### Excerpted data
▶
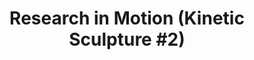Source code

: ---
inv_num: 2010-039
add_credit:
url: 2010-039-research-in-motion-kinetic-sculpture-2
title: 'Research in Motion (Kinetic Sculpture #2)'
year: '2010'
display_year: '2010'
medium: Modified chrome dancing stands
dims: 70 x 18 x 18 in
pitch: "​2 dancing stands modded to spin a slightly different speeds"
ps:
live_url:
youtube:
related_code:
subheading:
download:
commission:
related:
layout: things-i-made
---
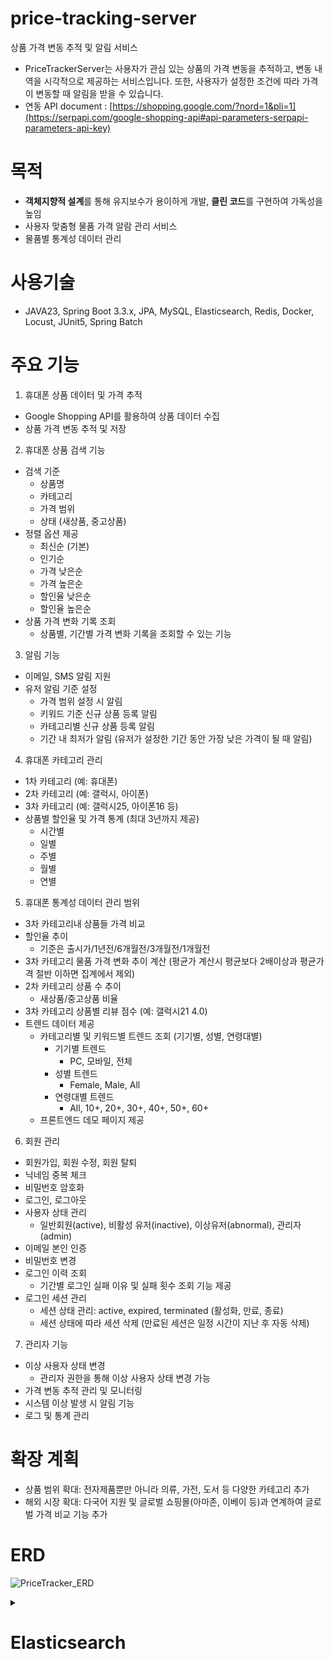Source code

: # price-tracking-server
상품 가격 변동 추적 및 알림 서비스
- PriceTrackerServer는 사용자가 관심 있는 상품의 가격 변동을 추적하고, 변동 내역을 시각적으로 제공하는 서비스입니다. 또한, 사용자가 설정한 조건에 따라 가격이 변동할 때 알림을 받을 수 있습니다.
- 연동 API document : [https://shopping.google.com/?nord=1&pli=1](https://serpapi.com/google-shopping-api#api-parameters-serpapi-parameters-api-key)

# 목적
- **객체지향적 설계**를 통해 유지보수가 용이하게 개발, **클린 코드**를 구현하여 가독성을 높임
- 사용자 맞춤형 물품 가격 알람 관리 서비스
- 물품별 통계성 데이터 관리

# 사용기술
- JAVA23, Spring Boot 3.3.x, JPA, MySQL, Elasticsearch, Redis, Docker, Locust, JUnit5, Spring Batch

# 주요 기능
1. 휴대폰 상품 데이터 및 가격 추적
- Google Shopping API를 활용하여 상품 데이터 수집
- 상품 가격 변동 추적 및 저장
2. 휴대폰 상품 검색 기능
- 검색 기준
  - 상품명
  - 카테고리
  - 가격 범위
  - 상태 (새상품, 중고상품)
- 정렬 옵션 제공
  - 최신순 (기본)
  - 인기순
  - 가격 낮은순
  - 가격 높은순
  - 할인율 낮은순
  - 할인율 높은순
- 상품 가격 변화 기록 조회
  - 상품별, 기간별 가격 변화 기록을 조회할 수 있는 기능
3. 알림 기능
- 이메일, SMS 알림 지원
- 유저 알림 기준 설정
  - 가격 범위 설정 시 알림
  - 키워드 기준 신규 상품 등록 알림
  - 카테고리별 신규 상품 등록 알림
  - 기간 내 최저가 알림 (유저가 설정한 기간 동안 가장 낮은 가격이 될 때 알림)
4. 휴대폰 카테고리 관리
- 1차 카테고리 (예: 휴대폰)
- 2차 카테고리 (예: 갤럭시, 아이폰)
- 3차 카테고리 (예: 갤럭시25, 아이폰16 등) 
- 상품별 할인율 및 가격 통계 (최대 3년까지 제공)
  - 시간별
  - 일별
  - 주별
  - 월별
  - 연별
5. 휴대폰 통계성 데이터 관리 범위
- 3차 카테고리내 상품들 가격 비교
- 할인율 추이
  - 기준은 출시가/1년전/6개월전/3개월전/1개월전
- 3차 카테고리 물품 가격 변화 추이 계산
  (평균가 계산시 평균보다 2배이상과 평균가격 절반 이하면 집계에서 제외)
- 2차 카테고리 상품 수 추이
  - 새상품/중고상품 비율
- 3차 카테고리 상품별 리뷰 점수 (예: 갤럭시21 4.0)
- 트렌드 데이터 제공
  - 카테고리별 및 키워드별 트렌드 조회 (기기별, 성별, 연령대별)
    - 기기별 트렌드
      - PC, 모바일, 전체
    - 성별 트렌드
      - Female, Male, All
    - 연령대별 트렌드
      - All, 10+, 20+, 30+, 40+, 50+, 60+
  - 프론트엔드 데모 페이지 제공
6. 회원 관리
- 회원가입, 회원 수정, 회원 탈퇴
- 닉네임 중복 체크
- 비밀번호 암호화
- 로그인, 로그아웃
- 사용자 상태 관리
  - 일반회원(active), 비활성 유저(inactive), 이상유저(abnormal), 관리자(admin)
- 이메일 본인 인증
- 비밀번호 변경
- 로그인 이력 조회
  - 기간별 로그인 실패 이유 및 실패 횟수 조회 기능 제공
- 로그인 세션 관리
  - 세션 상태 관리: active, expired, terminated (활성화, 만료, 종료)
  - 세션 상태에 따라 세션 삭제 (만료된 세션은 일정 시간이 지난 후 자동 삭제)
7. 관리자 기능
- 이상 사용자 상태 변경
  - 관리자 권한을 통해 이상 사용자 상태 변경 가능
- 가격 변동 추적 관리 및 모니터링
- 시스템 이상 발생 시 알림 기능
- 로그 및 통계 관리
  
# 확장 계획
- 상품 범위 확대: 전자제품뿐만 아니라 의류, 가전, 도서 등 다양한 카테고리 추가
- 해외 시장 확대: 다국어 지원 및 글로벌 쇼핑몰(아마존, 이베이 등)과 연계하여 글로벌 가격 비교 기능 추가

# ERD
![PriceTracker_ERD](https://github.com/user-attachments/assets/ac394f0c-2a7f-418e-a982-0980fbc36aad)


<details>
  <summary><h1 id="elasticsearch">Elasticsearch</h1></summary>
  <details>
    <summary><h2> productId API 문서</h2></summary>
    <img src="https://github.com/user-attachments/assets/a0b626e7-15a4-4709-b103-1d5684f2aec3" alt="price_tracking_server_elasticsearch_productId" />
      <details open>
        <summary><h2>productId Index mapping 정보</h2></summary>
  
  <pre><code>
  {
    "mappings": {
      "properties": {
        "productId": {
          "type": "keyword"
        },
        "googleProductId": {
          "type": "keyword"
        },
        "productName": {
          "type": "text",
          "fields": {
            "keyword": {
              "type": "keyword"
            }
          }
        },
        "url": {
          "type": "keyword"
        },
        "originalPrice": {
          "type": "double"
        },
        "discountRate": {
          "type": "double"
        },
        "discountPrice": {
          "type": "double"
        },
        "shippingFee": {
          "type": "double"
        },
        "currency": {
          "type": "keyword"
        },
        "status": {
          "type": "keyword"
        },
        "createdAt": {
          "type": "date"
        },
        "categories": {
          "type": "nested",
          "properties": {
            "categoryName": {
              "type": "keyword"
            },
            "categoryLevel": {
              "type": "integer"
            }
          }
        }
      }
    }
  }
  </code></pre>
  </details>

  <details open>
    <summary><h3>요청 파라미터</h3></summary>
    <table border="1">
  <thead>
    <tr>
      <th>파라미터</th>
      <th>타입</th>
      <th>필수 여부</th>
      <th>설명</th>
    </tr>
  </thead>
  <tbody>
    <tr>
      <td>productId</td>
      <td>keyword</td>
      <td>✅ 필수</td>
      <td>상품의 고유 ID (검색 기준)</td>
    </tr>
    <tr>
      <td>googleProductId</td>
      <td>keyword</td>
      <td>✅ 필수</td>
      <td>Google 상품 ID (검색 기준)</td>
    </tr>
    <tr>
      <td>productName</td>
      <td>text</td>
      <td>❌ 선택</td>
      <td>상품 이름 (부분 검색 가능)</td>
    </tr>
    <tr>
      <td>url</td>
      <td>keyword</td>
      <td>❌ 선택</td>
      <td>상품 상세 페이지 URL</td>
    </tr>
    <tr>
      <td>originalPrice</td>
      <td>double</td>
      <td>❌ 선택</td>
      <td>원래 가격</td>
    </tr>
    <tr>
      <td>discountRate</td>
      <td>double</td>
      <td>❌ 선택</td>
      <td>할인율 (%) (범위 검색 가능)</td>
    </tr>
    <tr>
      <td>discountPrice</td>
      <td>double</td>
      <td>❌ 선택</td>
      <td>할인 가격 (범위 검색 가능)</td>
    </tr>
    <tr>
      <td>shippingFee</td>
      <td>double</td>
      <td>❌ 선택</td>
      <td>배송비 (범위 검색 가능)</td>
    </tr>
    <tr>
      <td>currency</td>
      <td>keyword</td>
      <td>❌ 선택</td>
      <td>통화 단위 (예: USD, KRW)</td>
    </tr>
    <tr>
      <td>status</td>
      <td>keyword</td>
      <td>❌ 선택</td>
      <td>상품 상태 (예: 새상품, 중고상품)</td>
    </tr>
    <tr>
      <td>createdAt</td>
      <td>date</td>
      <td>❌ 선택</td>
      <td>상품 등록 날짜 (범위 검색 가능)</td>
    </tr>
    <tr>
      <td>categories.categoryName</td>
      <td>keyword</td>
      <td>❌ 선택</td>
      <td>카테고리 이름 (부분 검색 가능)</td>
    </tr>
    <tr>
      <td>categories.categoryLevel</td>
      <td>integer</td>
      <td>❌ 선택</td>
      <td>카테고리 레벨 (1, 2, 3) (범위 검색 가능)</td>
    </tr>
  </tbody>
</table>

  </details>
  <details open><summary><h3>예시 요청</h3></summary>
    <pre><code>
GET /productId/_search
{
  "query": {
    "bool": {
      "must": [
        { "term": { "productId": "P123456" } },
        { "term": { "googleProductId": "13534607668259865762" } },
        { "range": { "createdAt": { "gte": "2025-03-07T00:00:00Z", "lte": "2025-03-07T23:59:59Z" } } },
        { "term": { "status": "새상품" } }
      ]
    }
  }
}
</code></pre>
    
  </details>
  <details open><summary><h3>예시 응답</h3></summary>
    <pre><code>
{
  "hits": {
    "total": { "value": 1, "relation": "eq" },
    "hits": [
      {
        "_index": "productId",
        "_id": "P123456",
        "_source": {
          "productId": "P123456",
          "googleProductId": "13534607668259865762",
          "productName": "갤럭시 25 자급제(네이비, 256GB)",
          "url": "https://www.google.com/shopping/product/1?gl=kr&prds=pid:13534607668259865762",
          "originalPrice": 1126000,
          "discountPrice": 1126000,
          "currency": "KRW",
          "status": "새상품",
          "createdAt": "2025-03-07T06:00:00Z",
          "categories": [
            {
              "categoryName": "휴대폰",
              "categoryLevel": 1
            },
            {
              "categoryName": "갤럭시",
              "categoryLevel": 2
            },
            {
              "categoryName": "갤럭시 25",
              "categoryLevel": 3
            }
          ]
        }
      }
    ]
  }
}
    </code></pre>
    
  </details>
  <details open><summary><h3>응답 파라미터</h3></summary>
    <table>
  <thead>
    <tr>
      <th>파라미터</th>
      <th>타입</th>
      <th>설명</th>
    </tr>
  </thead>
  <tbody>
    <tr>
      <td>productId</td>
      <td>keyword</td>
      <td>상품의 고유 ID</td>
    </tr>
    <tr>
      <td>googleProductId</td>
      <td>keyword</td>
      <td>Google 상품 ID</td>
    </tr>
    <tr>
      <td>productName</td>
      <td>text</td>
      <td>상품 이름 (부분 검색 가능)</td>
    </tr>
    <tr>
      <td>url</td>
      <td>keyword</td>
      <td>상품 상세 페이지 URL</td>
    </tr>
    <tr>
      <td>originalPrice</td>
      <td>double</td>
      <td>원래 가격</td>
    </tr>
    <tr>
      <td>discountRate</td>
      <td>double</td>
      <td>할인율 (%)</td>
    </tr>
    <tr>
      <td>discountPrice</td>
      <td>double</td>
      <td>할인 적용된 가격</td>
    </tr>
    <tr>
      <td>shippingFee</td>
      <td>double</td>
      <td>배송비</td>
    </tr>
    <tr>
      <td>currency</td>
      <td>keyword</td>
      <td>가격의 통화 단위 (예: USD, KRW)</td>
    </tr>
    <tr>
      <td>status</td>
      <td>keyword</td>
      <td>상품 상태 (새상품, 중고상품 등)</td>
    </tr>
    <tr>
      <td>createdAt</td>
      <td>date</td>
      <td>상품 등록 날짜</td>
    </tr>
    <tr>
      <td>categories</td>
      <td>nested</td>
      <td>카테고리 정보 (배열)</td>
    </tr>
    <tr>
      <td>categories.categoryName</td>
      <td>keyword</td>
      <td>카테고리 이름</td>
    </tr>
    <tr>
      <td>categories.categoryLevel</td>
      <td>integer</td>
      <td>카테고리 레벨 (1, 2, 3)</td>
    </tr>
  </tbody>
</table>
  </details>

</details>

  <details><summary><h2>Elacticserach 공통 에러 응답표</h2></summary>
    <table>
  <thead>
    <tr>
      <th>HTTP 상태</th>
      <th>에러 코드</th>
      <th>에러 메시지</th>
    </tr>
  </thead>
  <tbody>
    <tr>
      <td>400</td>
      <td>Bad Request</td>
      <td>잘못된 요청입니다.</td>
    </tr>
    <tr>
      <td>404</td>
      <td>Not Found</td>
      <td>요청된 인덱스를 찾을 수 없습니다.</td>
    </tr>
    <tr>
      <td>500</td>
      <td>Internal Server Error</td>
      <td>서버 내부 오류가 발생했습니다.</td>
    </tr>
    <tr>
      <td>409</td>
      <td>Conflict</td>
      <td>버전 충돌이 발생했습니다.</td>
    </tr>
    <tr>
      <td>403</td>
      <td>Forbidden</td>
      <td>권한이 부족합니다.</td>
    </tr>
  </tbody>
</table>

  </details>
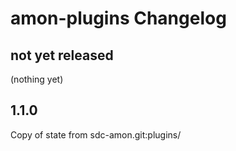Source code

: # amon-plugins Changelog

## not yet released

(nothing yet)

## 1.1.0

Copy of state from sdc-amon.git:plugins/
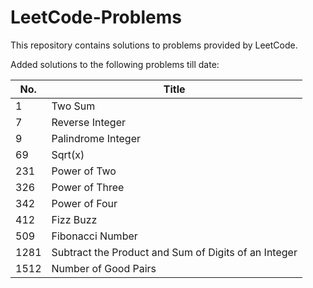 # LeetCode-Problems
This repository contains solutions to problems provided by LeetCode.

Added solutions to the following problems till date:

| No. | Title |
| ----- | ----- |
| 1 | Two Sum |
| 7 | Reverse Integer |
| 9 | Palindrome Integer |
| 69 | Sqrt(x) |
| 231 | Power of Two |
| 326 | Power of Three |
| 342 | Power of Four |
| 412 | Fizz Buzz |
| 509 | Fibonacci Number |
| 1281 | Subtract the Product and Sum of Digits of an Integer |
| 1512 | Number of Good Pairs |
◀
### What the task requires
Going through the entries above line by line, work out how many lines include the word "googleProductId". Only the number is required.

### Task solution
5